__PROBLEM__
A faithful copy of the data is what is wanted, minus any pictures.

__INFORMATION SUPPLIED__
*** Block opens ***

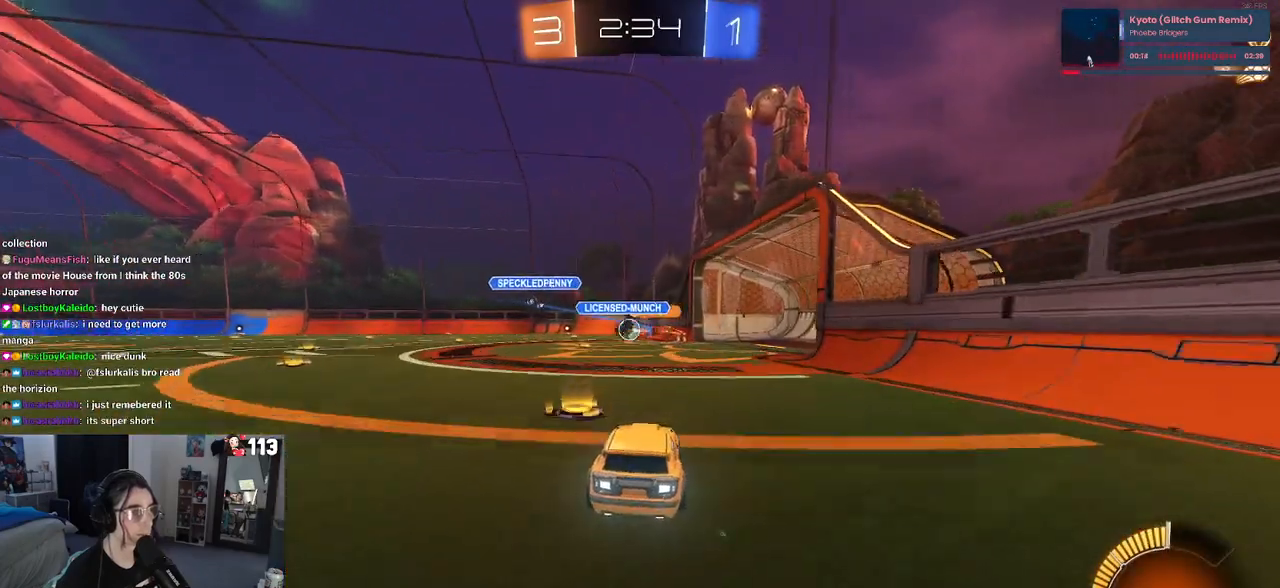
{"buttons": ["R2"], "left_stick": "center", "right_stick": "center", "events": [[100, "left_stick", "left"], [283, "left_stick", "center"]]}
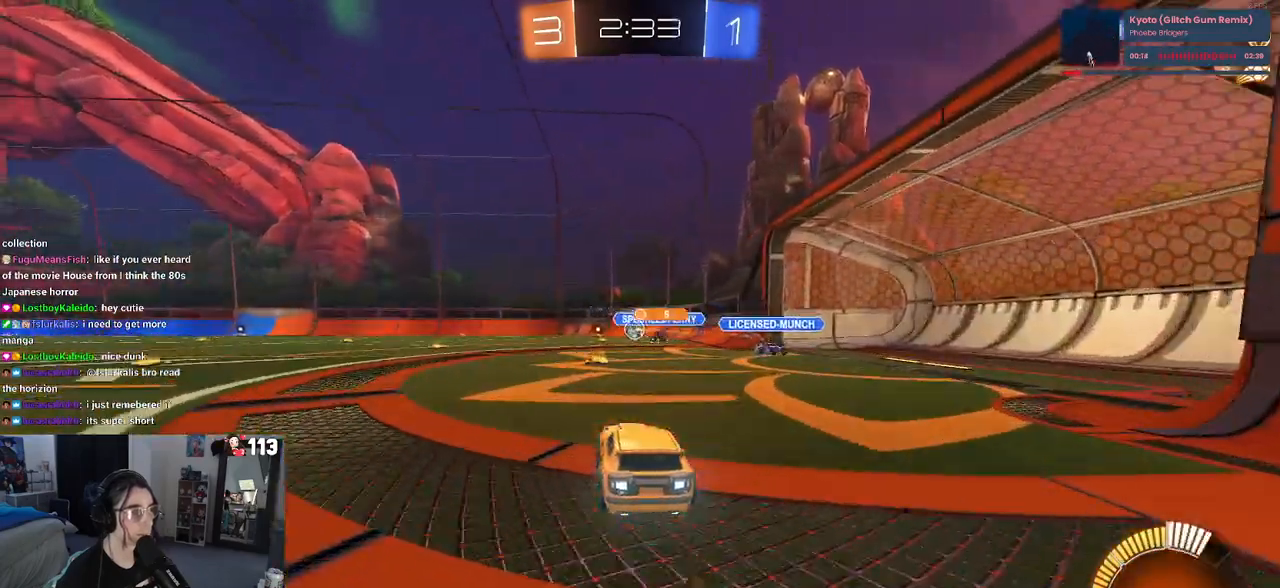
{"buttons": ["R1", "R2"], "left_stick": "center", "right_stick": "center", "events": [[200, "R1", "down"]]}
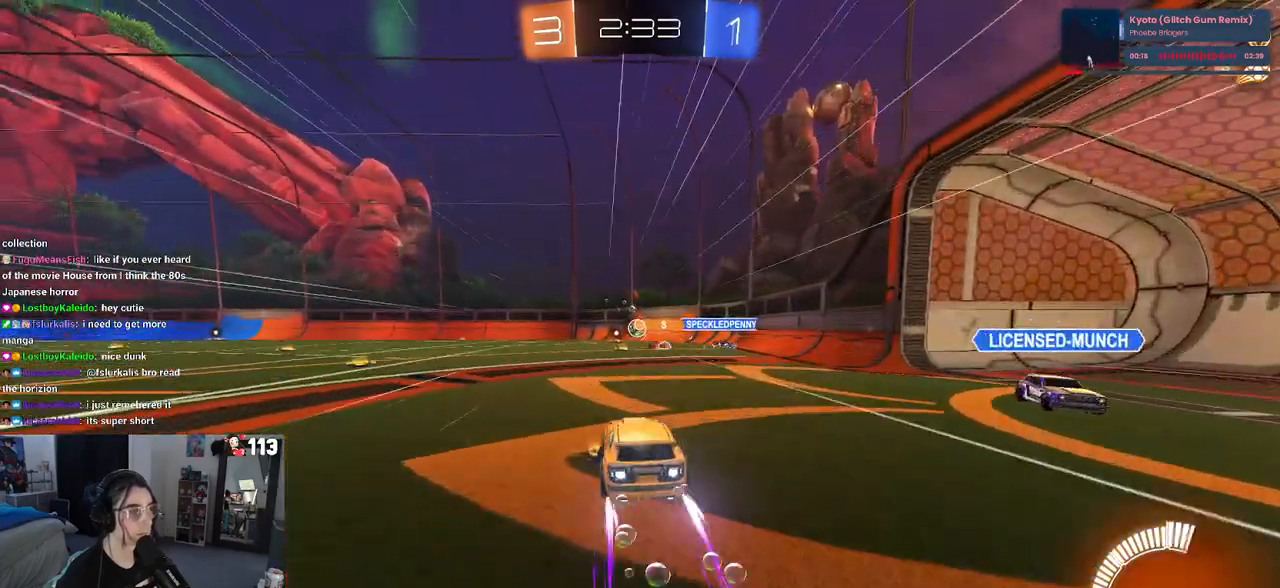
{"buttons": ["R2"], "left_stick": "left", "right_stick": "center", "events": [[67, "R1", "up"], [217, "left_stick", "left"]]}
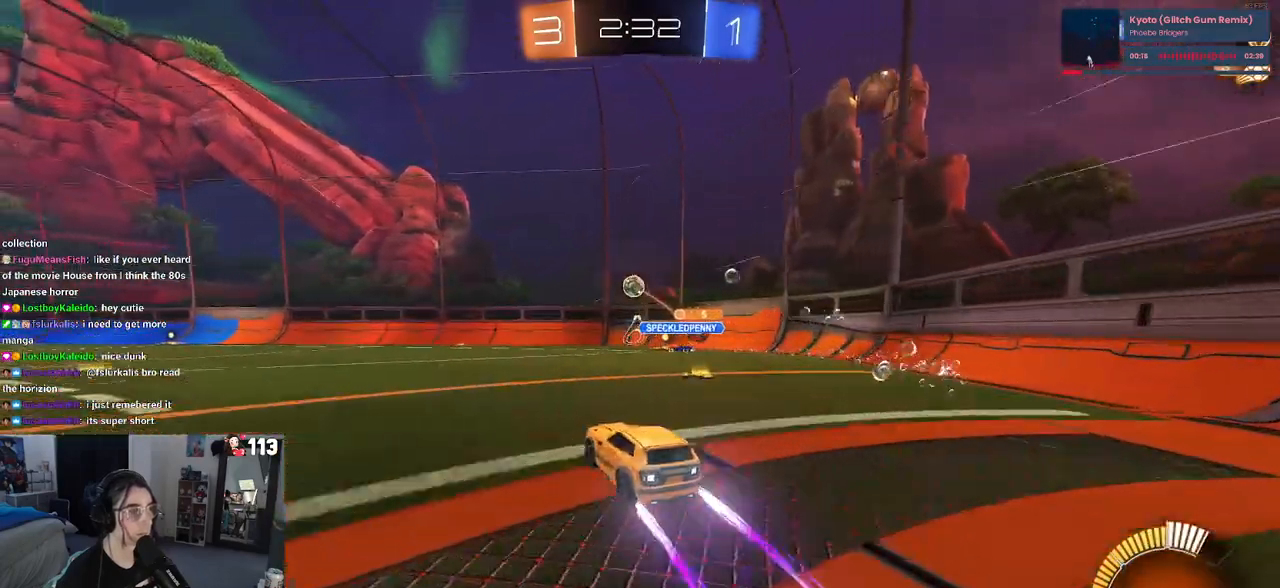
{"buttons": ["R2"], "left_stick": "left", "right_stick": "center", "events": []}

*** Block closes ***

__EXPECTED OUTPUT__
{"buttons": ["R2"], "left_stick": "center", "right_stick": "center", "events": [[100, "left_stick", "left"], [283, "left_stick", "center"]]}
{"buttons": ["R1", "R2"], "left_stick": "center", "right_stick": "center", "events": [[200, "R1", "down"]]}
{"buttons": ["R2"], "left_stick": "left", "right_stick": "center", "events": [[67, "R1", "up"], [217, "left_stick", "left"]]}
{"buttons": ["R2"], "left_stick": "left", "right_stick": "center", "events": []}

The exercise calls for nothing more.